L'opposition, qui dénonce un « coup d'État » du président, avait appelé à boycotter la consultation qui avait aussi suscité l'inquiétude de la communauté internationale.
Au total 4 126 198 Nigériens se sont rendus aux urnes mardi pour se prononcer sur l'adoption d'une nouvelle Constitution permettant à Mamadou Tandja de se maintenir au pouvoir trois ans de plus, puis de se représenter autant de fois qu'il le souhaite. La Constitution en vigueur depuis 1999 veut qu'il se retire le 22 décembre, à la fin de son deuxième quinquennat consécutif à la tête du pays sahélien de près de 15 millions d'habitants.
Jeudi, le président Tandja avait déjà remercié les électeurs pour leur « confiance renouvelée ». Alors qu'il peut se flatter de dix années de stabilité au Niger, troisième producteur mondial d'uranium, et d'un redressement économique, le président nigérien s'est attiré des critiques de toutes parts en organisant ce référendum. De nombreux observateurs estiment qu'il a « raté sa sortie » en s'obstinant à rester au pouvoir coûte que coûte. Pour arriver à ses fins, il a dissous le Parlement le 26 mai, puis fin juin la Cour constitutionnelle qui jugeait ce référendum illégal.
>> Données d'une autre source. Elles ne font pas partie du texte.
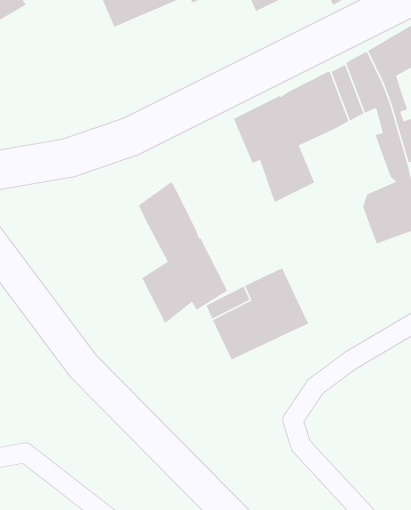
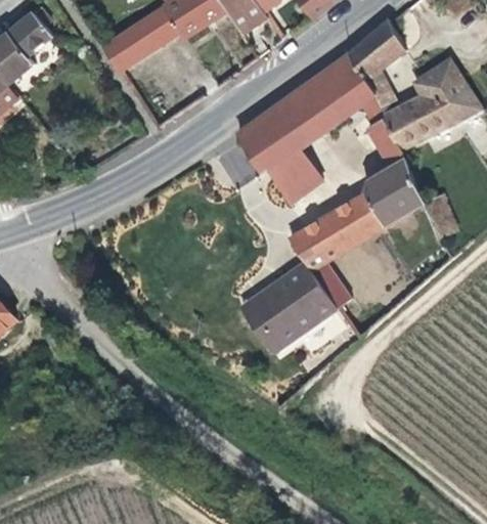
building: [138,181,228,324] -> none
building: none -> [290,193,386,307]

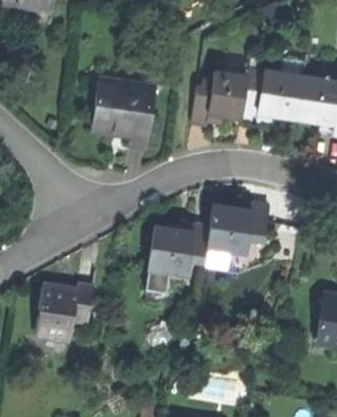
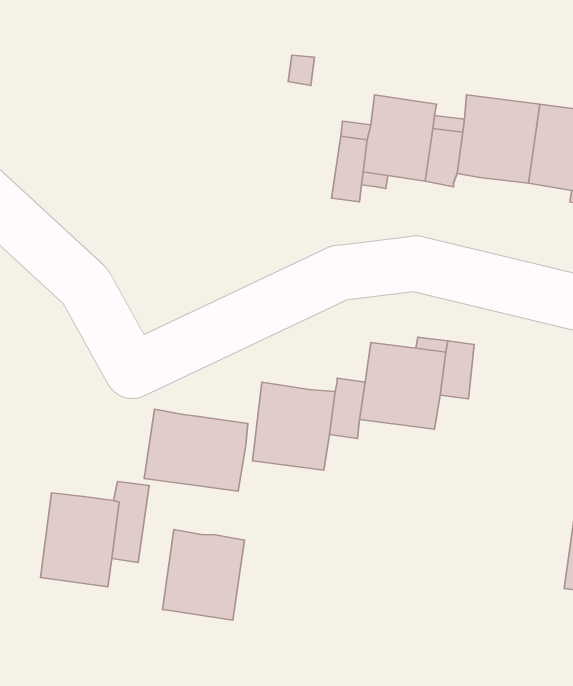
building: [92,80,157,150] -> none
building: none -> [144,409,248,491]
building: none -> [162,530,244,620]

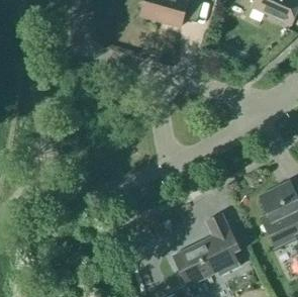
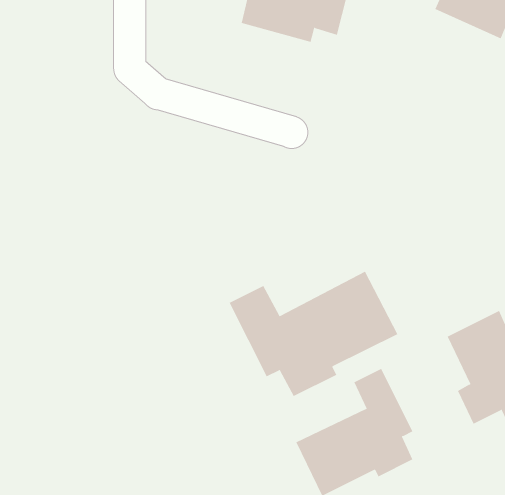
building: none -> [229,271,398,397]

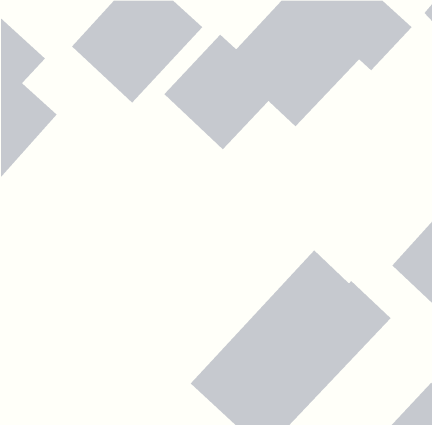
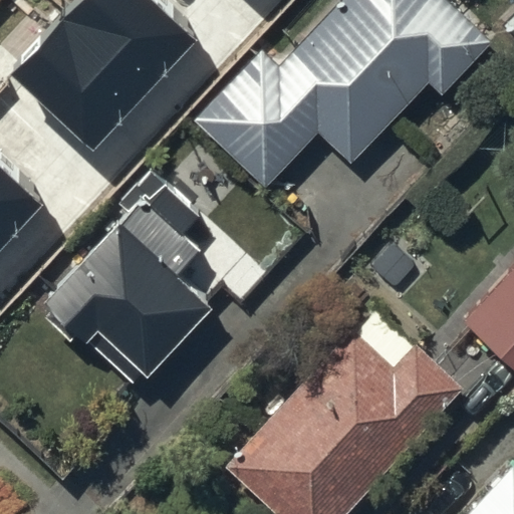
building: none -> [42,183,211,387]

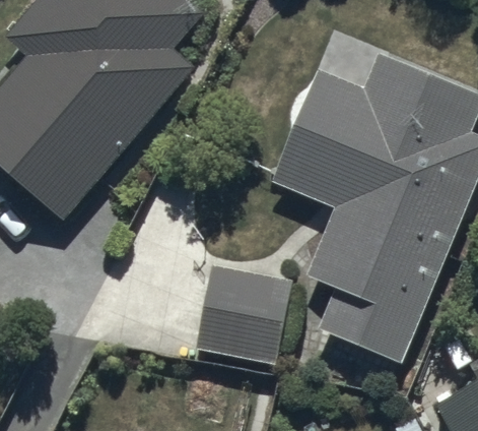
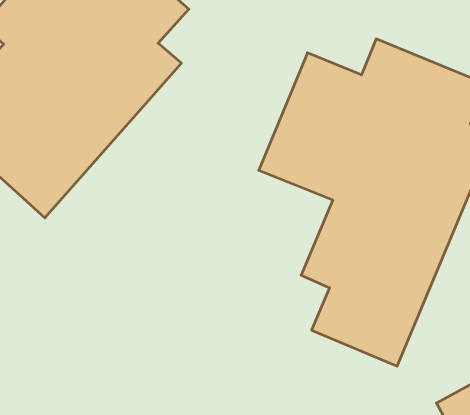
building: [197,267,291,363] -> none

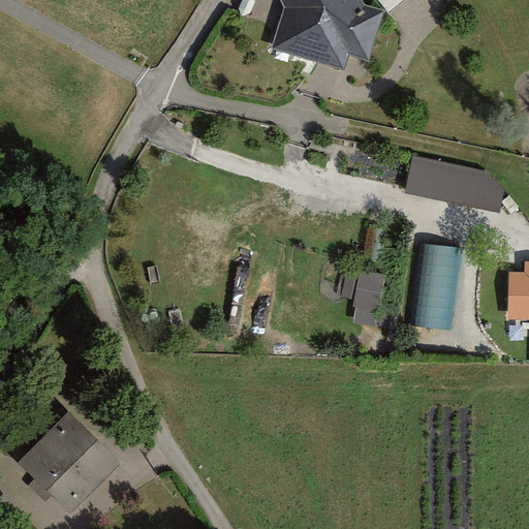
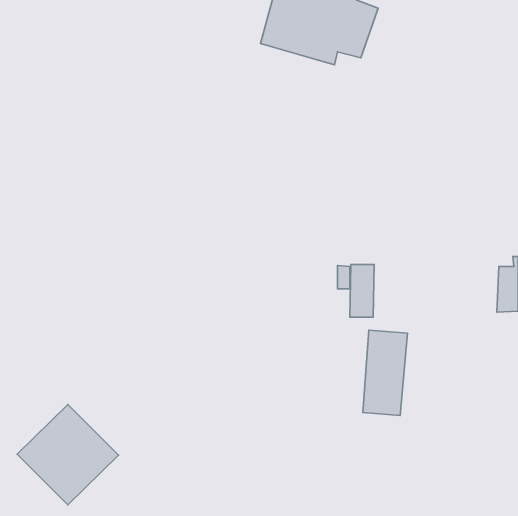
building: [404,156,503,212] -> none
building: [413,245,459,332] -> [363,330,407,415]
Depuis, il gouverne seul par décrets et ordonnances grâce aux « pouvoirs exceptionnels » qu'il s'est arrogés.
Selon les partis d'opposition et les centrales syndicales réunies au sein de la Coordination des forces démocratiques pour la République (CFDR), le référendum a enregistré « moins de 5 % de taux de participation ». Il est donc rejeté « par le peuple souverain et est nul et de nul effet », a déclaré cette coalition jeudi soir.
La nouvelle Constitution instaure un régime présidentiel fort. Elle stipule que « le président de la République est le détenteur exclusif du pouvoir exécutif ». Il devient chef du gouvernement et demeure chef de l'administration et chef suprême des armées. Il nomme le Premier ministre et les membres du gouvernement, fixe leurs attributions et met fin à leurs fonctions.